--- DIRECTIONS FOR THIS TASK ---
Without the pictures, write out all the lines below exactly as they appear.

SUPPLIED RECORDS start

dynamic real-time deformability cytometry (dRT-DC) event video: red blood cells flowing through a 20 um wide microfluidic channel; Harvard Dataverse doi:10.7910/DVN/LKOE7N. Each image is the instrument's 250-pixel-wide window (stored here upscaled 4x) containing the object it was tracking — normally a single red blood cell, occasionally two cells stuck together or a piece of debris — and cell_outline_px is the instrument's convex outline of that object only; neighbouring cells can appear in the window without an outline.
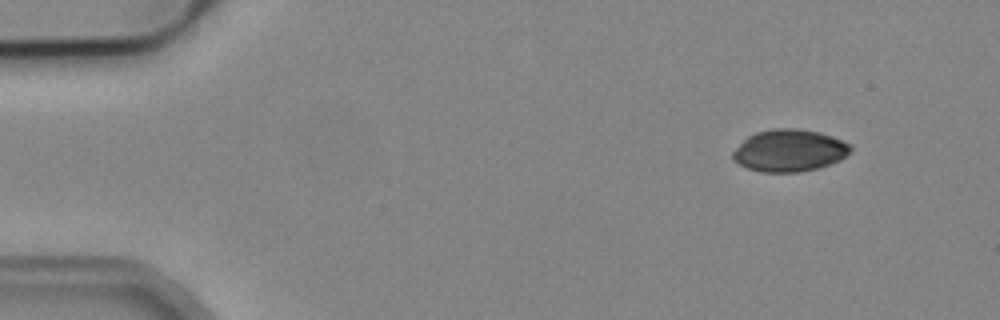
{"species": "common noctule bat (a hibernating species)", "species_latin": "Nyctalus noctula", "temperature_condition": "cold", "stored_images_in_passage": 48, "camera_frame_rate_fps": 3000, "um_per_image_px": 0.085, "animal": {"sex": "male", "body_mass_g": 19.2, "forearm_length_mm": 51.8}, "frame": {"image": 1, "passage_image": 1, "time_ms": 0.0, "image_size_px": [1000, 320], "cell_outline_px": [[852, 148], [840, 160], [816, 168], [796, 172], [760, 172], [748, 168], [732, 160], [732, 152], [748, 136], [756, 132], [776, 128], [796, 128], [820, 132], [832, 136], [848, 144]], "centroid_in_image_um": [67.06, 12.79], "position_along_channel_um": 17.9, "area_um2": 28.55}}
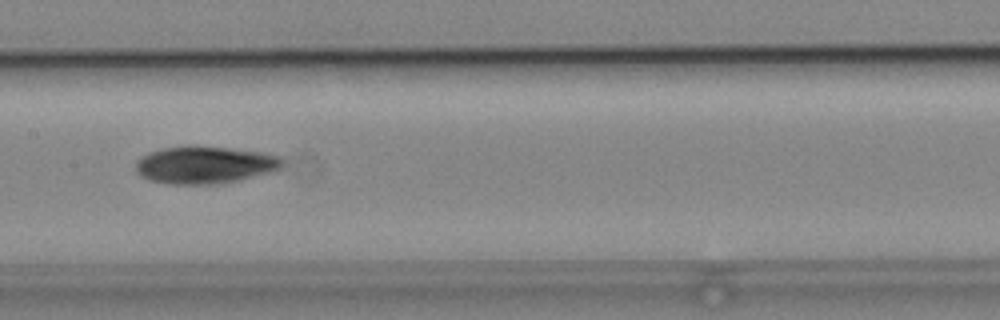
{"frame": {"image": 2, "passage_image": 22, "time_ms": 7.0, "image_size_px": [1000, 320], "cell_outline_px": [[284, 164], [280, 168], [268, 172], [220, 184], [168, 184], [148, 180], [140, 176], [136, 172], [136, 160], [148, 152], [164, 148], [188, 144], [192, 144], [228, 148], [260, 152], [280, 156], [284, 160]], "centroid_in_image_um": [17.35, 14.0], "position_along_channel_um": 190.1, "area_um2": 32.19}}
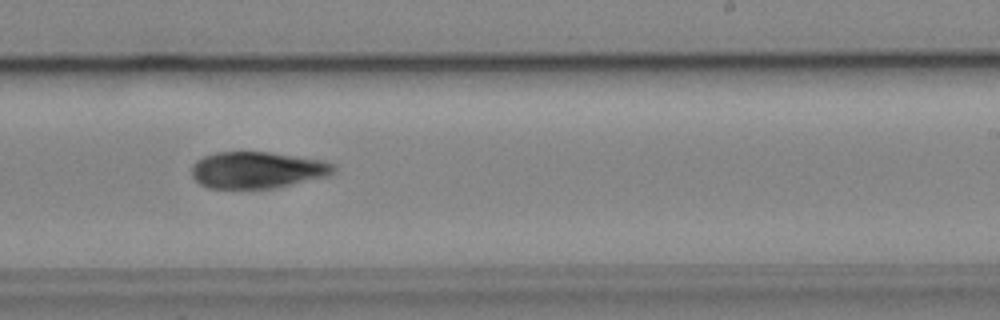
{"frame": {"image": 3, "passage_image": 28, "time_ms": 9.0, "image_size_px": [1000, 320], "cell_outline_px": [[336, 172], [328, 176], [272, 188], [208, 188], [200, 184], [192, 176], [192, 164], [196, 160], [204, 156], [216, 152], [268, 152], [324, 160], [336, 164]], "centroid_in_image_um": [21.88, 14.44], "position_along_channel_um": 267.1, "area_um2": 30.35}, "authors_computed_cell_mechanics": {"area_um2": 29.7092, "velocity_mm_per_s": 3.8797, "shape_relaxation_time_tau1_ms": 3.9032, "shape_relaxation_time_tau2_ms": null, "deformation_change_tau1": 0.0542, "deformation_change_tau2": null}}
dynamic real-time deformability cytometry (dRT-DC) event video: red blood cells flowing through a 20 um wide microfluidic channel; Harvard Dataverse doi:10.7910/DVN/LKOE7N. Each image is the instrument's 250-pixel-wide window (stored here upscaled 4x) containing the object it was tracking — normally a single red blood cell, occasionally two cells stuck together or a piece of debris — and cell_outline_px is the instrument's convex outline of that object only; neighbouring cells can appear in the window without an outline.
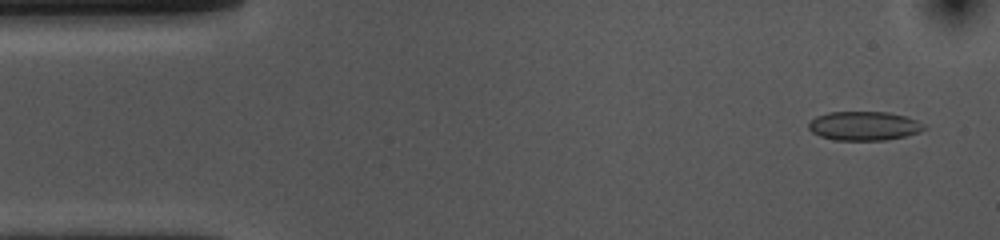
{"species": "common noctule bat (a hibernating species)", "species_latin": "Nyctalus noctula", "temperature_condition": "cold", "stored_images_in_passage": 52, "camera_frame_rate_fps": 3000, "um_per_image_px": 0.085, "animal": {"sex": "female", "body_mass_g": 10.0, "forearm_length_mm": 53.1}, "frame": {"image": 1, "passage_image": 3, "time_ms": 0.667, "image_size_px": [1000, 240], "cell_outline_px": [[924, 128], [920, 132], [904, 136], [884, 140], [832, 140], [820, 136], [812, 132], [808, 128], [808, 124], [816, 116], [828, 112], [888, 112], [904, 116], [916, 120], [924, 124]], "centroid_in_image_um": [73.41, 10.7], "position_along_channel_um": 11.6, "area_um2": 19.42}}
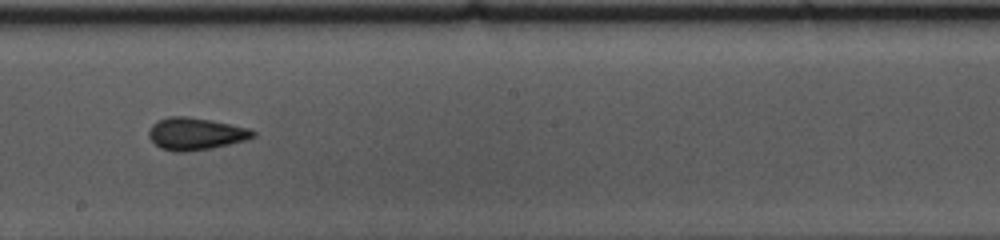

SUPPLIED RECORDS end

--- EXERCISE SOLUTION ---
dynamic real-time deformability cytometry (dRT-DC) event video: red blood cells flowing through a 20 um wide microfluidic channel; Harvard Dataverse doi:10.7910/DVN/LKOE7N. Each image is the instrument's 250-pixel-wide window (stored here upscaled 4x) containing the object it was tracking — normally a single red blood cell, occasionally two cells stuck together or a piece of debris — and cell_outline_px is the instrument's convex outline of that object only; neighbouring cells can appear in the window without an outline.
{"species": "common noctule bat (a hibernating species)", "species_latin": "Nyctalus noctula", "temperature_condition": "cold", "stored_images_in_passage": 48, "camera_frame_rate_fps": 3000, "um_per_image_px": 0.085, "animal": {"sex": "male", "body_mass_g": 19.2, "forearm_length_mm": 51.8}, "frame": {"image": 1, "passage_image": 1, "time_ms": 0.0, "image_size_px": [1000, 320], "cell_outline_px": [[852, 148], [840, 160], [816, 168], [796, 172], [760, 172], [748, 168], [732, 160], [732, 152], [748, 136], [756, 132], [776, 128], [796, 128], [820, 132], [832, 136], [848, 144]], "centroid_in_image_um": [67.06, 12.79], "position_along_channel_um": 17.9, "area_um2": 28.55}}
{"frame": {"image": 2, "passage_image": 22, "time_ms": 7.0, "image_size_px": [1000, 320], "cell_outline_px": [[284, 164], [280, 168], [268, 172], [220, 184], [168, 184], [148, 180], [140, 176], [136, 172], [136, 160], [148, 152], [164, 148], [188, 144], [192, 144], [228, 148], [260, 152], [280, 156], [284, 160]], "centroid_in_image_um": [17.35, 14.0], "position_along_channel_um": 190.1, "area_um2": 32.19}}
{"frame": {"image": 3, "passage_image": 28, "time_ms": 9.0, "image_size_px": [1000, 320], "cell_outline_px": [[336, 172], [328, 176], [272, 188], [208, 188], [200, 184], [192, 176], [192, 164], [196, 160], [204, 156], [216, 152], [268, 152], [324, 160], [336, 164]], "centroid_in_image_um": [21.88, 14.44], "position_along_channel_um": 267.1, "area_um2": 30.35}, "authors_computed_cell_mechanics": {"area_um2": 29.7092, "velocity_mm_per_s": 3.8797, "shape_relaxation_time_tau1_ms": 3.9032, "shape_relaxation_time_tau2_ms": null, "deformation_change_tau1": 0.0542, "deformation_change_tau2": null}}
dynamic real-time deformability cytometry (dRT-DC) event video: red blood cells flowing through a 20 um wide microfluidic channel; Harvard Dataverse doi:10.7910/DVN/LKOE7N. Each image is the instrument's 250-pixel-wide window (stored here upscaled 4x) containing the object it was tracking — normally a single red blood cell, occasionally two cells stuck together or a piece of debris — and cell_outline_px is the instrument's convex outline of that object only; neighbouring cells can appear in the window without an outline.
{"species": "common noctule bat (a hibernating species)", "species_latin": "Nyctalus noctula", "temperature_condition": "cold", "stored_images_in_passage": 52, "camera_frame_rate_fps": 3000, "um_per_image_px": 0.085, "animal": {"sex": "female", "body_mass_g": 10.0, "forearm_length_mm": 53.1}, "frame": {"image": 1, "passage_image": 3, "time_ms": 0.667, "image_size_px": [1000, 240], "cell_outline_px": [[924, 128], [920, 132], [904, 136], [884, 140], [832, 140], [820, 136], [812, 132], [808, 128], [808, 124], [816, 116], [828, 112], [888, 112], [904, 116], [916, 120], [924, 124]], "centroid_in_image_um": [73.41, 10.7], "position_along_channel_um": 11.6, "area_um2": 19.42}}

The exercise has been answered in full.